#### Problem requirements:
Using the material below, copy every line where "nebo" appears.

#### Given entries:
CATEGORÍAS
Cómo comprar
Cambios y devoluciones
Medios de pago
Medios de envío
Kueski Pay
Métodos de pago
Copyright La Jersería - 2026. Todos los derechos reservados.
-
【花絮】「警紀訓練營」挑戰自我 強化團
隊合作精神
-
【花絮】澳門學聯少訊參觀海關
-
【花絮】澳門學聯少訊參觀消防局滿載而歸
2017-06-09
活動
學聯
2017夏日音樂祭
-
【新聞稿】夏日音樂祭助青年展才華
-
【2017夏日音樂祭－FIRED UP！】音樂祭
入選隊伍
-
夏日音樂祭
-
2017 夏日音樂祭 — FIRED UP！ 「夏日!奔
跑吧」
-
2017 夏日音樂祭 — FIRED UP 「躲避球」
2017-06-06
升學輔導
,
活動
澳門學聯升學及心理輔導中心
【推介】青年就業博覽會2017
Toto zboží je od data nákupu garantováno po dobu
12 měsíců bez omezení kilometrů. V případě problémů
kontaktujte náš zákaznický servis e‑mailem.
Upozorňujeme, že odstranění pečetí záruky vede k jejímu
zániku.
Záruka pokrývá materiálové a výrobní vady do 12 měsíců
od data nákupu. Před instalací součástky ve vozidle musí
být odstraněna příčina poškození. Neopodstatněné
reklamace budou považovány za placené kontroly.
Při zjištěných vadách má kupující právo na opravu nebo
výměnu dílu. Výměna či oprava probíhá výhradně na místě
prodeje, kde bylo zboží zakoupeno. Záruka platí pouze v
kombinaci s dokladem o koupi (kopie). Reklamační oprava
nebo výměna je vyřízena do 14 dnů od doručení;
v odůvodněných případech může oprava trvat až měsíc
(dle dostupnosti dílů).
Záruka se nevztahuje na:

---

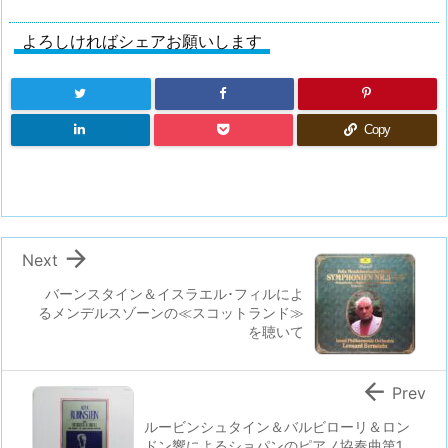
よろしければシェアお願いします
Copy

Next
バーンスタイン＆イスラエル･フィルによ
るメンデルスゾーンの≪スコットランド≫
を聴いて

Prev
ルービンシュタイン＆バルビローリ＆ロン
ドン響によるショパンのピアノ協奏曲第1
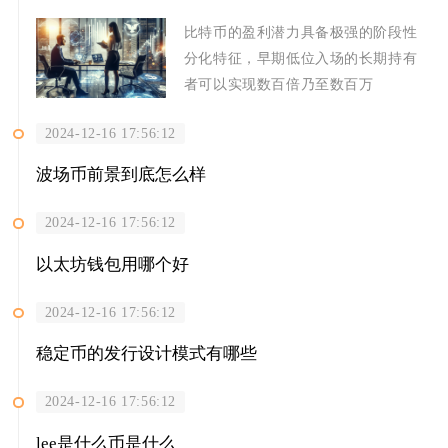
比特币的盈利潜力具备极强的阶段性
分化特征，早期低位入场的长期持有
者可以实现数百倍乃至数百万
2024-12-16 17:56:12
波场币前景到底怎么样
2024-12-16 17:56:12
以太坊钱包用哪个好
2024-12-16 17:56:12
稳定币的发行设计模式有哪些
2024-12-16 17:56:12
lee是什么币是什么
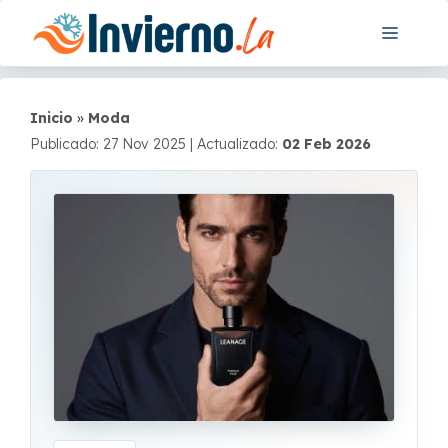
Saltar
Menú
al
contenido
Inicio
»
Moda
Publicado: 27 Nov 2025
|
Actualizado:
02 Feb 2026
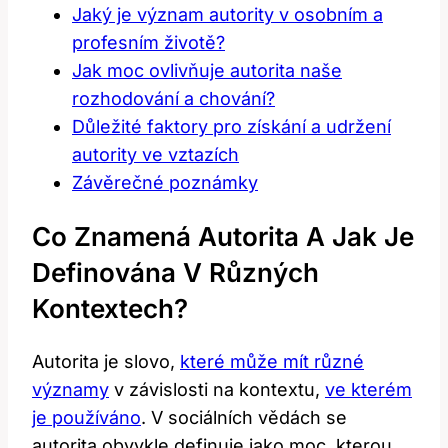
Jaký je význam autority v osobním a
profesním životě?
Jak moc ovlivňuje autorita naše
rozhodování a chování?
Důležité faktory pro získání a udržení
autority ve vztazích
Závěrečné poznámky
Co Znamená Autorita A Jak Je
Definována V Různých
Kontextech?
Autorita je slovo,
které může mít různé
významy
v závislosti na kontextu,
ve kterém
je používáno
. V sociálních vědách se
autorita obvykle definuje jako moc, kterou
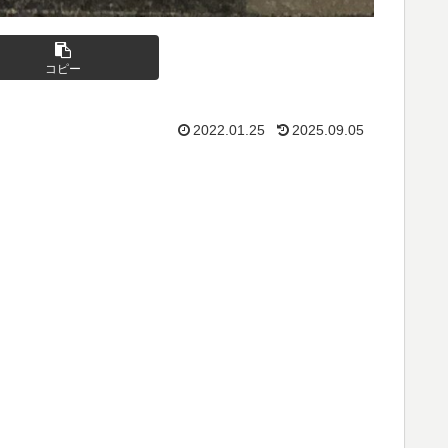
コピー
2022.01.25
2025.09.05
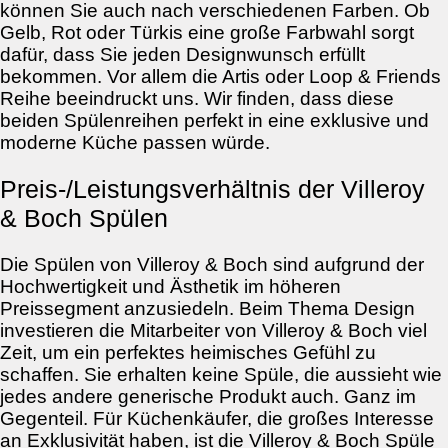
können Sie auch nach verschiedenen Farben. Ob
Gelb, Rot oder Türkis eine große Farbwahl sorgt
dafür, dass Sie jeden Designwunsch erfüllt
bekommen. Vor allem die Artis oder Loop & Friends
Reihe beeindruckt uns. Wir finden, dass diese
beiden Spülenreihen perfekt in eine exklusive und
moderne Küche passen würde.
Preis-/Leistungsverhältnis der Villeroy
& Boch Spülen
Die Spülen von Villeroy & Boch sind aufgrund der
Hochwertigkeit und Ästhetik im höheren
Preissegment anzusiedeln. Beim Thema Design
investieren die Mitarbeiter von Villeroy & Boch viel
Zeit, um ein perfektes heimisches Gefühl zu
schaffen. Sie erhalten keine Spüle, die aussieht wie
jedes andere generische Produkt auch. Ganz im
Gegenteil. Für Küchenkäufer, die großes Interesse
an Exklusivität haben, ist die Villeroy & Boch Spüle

#### Answer for the task:
Při zjištěných vadách má kupující právo na opravu nebo
nebo výměna je vyřízena do 14 dnů od doručení;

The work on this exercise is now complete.